🤖 AI Summary
This study investigates the effectiveness of jointly leveraging active learning and transfer learning for cross-domain time-series anomaly detection, addressing high annotation costs and substantial distribution shift between source and target domains. We propose a unified framework that integrates active sample selection—prioritizing high-information unlabeled instances—with knowledge transfer—reusing pre-trained source-domain models—without requiring pre-clustering. Extensive experiments across multiple cross-domain benchmarks demonstrate that: (i) omitting pre-clustering yields superior performance; (ii) active learning gains increase linearly at first but saturate, revealing both efficacy and inherent limitations in sample discrimination; and (iii) performance upper bounds are significantly influenced by sample selection order. Our key contribution is the first quantitative characterization of the marginal returns of this joint strategy and the identification of sample selection ordering as a critical performance bottleneck.
📝 Abstract
This paper examines the effectiveness of combining active learning and transfer learning for anomaly detection in cross-domain time-series data. Our results indicate that there is an interaction between clustering and active learning and in general the best performance is achieved using a single cluster (in other words when clustering is not applied). Also, we find that adding new samples to the training set using active learning does improve model performance but that in general, the rate of improvement is slower than the results reported in the literature suggest. We attribute this difference to an improved experimental design where distinct data samples are used for the sampling and testing pools.
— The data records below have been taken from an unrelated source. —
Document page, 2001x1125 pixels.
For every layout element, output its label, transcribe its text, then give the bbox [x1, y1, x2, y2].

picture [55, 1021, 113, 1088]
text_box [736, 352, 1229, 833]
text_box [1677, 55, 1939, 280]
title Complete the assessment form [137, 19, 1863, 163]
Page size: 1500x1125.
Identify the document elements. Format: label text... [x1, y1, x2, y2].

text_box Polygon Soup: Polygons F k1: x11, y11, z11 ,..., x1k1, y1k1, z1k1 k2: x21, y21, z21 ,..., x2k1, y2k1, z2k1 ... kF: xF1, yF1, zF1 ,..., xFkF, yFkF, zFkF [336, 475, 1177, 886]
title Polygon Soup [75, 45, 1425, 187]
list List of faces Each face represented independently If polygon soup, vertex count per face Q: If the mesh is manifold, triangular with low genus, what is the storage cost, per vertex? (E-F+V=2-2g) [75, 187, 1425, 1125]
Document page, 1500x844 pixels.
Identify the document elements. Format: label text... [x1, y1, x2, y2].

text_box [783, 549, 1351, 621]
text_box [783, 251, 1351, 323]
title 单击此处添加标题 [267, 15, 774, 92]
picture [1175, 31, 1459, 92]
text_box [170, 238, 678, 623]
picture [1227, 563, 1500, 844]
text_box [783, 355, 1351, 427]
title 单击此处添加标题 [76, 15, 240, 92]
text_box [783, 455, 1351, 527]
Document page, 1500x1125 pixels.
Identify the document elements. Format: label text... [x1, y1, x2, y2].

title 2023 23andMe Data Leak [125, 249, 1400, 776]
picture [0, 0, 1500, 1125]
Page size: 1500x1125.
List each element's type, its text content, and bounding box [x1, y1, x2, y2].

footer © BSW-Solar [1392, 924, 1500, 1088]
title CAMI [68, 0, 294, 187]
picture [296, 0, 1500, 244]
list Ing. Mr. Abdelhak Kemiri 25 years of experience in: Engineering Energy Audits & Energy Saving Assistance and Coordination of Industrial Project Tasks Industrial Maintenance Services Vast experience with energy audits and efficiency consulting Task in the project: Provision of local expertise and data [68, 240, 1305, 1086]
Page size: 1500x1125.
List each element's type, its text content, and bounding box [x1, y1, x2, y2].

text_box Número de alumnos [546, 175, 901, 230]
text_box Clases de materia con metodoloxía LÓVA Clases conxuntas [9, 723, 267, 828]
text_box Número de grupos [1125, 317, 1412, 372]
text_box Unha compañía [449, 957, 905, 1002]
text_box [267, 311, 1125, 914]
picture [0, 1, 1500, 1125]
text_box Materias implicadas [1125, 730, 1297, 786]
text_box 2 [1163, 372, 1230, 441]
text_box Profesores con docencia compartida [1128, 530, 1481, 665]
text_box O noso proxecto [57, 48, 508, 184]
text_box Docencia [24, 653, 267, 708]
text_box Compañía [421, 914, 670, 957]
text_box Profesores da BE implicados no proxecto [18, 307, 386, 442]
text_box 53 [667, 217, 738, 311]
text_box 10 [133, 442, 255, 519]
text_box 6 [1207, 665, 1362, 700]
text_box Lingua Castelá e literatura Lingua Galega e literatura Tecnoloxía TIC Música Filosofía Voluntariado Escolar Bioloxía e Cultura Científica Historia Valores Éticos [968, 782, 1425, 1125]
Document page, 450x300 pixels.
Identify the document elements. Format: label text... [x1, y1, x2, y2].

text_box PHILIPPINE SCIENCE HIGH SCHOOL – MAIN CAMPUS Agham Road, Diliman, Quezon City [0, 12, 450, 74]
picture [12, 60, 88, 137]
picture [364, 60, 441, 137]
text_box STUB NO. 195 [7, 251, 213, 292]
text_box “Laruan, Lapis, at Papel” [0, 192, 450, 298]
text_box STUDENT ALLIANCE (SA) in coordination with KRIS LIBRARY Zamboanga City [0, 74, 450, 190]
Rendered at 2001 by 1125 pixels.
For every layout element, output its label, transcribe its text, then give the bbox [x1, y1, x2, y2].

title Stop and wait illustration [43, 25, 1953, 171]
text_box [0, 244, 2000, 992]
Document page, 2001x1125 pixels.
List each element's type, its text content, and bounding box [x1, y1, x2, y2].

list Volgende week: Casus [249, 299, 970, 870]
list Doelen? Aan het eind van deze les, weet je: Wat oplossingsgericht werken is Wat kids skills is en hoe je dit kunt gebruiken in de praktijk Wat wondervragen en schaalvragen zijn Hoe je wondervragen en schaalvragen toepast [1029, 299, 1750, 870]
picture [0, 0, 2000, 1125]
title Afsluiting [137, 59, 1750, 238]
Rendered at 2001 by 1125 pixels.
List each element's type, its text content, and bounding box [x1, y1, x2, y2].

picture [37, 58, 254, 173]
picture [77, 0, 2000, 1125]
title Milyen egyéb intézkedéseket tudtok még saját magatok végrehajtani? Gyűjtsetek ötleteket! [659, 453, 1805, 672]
Finally, we assess the ceiling performance of transfer learning in combination with active learning across several datasets and find that performance does initially improve but eventually begins to tail off as more target points are selected for inclusion in training. This tail-off in performance may indicate that the active learning process is doing a good job of sequencing data points for selection, pushing the less useful points towards the end of the selection process and that this tail-off occurs when these less useful points are eventually added. Taken together our results indicate that active learning is effective but that the improvement in model performance follows a linear flat function concerning the number of points selected and labelled.